Yamamiya Akira, Irisawa Atsushi, Kashima Ken, Kunogi Yasuhito, Nagashima Kazunori, Minaguchi Takahito, Izawa Naoya, Yamabe Akane, Hoshi Koki, Tominaga Keiichi, Iijima Makoto, Goda Kenichi
Department of Gastroenterology, Dokkyo Medical University School of Medicine, 880 Kitakobayashi Mibu, Tochigi 321-0293, Japan.
Diagnostics (Basel). 2020 Nov 15;10(11):953. doi: 10.3390/diagnostics10110953.

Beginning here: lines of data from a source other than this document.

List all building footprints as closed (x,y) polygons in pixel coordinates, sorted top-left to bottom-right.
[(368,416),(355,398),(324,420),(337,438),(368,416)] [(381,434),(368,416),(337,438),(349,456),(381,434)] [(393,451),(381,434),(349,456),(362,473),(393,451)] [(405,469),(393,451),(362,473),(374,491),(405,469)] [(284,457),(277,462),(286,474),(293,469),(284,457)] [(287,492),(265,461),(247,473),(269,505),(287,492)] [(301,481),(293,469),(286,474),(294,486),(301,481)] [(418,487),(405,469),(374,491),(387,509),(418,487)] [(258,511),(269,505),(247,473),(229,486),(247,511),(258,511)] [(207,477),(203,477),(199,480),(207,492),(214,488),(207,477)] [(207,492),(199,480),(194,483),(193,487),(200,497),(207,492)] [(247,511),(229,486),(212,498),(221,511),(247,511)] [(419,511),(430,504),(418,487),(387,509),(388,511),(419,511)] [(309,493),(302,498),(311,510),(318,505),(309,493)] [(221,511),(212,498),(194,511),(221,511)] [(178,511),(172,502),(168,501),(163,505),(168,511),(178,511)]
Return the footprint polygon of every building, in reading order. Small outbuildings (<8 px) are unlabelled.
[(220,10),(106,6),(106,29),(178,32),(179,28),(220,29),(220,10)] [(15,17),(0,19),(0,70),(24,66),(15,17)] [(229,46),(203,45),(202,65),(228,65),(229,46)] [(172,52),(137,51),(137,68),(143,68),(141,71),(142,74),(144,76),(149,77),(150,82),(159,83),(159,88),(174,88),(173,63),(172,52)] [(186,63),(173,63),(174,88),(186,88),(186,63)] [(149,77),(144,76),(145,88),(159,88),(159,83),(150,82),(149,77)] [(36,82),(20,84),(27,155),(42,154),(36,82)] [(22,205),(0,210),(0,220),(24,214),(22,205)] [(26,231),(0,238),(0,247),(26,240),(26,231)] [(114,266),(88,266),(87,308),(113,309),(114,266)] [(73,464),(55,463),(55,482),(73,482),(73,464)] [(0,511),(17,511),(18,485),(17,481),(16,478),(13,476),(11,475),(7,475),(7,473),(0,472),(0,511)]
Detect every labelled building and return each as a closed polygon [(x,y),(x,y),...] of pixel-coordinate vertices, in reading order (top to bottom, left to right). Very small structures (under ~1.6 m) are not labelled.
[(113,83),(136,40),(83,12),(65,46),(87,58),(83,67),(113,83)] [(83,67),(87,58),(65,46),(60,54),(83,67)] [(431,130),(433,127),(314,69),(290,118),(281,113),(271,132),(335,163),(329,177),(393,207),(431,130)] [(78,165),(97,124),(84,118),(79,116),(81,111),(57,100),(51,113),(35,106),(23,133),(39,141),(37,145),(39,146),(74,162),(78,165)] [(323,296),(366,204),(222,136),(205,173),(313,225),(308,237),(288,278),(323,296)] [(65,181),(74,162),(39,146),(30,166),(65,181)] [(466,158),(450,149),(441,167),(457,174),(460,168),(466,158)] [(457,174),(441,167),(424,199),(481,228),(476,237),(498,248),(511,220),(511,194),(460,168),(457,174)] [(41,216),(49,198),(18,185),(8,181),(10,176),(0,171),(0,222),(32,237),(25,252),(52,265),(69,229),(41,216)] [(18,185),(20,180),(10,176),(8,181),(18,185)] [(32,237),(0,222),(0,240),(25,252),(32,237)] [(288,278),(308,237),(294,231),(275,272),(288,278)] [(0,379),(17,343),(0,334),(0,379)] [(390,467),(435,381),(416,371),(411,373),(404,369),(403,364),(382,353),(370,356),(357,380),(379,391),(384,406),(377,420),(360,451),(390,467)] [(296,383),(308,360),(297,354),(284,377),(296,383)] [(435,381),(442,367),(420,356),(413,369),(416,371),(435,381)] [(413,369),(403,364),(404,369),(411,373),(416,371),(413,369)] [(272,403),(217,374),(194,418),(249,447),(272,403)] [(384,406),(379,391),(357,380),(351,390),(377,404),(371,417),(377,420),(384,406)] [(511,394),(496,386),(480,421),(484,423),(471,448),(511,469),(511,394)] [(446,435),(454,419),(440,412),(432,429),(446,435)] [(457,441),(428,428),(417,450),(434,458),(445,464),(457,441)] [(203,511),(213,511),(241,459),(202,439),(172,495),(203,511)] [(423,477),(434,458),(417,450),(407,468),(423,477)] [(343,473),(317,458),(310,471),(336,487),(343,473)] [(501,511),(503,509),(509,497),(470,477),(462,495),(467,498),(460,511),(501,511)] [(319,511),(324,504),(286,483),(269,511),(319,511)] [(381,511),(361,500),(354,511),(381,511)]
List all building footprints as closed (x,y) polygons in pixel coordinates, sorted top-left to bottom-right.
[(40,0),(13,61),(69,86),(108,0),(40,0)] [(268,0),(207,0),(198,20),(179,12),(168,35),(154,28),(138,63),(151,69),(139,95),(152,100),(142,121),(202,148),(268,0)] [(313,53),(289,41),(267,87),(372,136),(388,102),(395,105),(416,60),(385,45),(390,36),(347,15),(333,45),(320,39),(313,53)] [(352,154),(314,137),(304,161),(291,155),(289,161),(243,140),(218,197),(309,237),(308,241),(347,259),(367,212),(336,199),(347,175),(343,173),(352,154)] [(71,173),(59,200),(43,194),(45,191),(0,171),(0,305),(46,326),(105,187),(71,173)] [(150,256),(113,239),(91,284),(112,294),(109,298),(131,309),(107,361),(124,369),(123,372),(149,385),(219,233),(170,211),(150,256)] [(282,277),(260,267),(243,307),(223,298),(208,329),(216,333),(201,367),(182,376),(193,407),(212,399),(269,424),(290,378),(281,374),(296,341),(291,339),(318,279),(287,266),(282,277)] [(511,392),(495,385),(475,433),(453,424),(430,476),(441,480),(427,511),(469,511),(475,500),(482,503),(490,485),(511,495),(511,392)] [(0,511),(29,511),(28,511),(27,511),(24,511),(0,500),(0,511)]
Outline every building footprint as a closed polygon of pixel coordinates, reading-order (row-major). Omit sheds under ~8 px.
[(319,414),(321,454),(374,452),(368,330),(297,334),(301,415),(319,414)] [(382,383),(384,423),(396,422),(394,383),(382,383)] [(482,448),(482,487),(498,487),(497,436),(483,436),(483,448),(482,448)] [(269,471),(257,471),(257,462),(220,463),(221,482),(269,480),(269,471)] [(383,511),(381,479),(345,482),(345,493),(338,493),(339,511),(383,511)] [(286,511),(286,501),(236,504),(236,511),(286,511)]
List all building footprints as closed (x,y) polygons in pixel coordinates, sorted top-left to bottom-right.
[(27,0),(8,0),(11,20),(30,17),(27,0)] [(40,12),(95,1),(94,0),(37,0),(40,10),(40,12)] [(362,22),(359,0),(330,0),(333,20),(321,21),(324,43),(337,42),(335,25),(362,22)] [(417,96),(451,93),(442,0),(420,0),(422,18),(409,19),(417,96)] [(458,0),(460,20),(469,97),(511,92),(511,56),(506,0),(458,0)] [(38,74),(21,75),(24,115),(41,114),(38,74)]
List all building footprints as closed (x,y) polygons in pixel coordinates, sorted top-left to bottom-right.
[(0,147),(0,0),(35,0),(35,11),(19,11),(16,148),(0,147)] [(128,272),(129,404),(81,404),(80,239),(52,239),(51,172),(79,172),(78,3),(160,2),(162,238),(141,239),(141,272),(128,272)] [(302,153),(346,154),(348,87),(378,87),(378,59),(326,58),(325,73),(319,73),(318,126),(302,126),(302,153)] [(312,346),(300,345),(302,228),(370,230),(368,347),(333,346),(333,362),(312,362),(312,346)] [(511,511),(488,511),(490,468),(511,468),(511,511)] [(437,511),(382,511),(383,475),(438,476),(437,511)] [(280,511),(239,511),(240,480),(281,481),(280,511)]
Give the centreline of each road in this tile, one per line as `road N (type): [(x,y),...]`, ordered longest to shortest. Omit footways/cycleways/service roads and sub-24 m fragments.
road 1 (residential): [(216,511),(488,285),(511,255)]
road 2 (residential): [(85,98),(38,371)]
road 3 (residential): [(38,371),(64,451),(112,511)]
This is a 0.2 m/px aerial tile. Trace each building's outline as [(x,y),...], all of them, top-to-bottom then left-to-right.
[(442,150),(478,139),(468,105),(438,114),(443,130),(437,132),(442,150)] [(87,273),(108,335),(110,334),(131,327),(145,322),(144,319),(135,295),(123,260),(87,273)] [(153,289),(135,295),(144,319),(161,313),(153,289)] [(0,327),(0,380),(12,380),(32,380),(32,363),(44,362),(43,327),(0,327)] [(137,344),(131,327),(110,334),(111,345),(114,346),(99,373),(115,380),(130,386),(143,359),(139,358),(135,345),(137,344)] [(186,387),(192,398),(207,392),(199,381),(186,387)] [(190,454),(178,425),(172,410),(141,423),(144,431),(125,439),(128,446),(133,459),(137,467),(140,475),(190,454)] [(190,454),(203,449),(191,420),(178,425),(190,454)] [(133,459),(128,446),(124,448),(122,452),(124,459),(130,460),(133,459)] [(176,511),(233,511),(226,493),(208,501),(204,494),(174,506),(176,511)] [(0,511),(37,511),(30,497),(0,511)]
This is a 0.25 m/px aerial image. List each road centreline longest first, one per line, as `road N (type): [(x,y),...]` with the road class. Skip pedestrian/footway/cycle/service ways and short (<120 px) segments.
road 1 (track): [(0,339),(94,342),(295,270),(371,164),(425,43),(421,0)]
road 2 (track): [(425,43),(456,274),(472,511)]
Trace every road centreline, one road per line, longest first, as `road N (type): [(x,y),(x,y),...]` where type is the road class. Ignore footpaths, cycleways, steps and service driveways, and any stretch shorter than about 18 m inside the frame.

Endoscopic ultrasonography (EUS) has been applied to the diagnosis of various digestive disorders. Although it has been widely accepted and its diagnostic value is high, the dependence of EUS diagnosis on image interpretation done by the endosonographer has persisted as an important difficulty. Consequently, high interobserver reliability (IOR) in EUS diagnosis is important to demonstrate the reliability of EUS diagnosis. We reviewed the literature on the IOR of EUS diagnosis for various diseases such as chronic pancreatitis, pancreatic solid/cystic mass, lymphadenopathy, and gastrointestinal and subepithelial lesions. The IOR of EUS diagnosis differs depending on the disease; moreover, EUS findings with high IOR and those with IOR that was not necessarily high were used as diagnostic criteria. Therefore, to further increase the value of EUS diagnosis, EUS diagnostic criteria with high diagnostic characteristics based on EUS findings with high IOR must be established.
内镜超声检查(EUS)已应用于各种消化系统疾病的诊断。尽管它已被广泛接受且诊断价值很高,但EUS诊断对内镜超声医师进行图像解读的依赖一直是一个重要难题。因此,EUS诊断中高观察者间可靠性(IOR)对于证明EUS诊断的可靠性很重要。我们回顾了关于EUS诊断对各种疾病(如慢性胰腺炎、胰腺实性/囊性肿块、淋巴结病以及胃肠道和上皮下病变)的IOR的文献。EUS诊断的IOR因疾病而异;此外,具有高IOR的EUS表现和IOR不一定高的表现被用作诊断标准。因此,为了进一步提高EUS诊断的价值,必须基于具有高IOR的EUS表现建立具有高诊断特征的EUS诊断标准。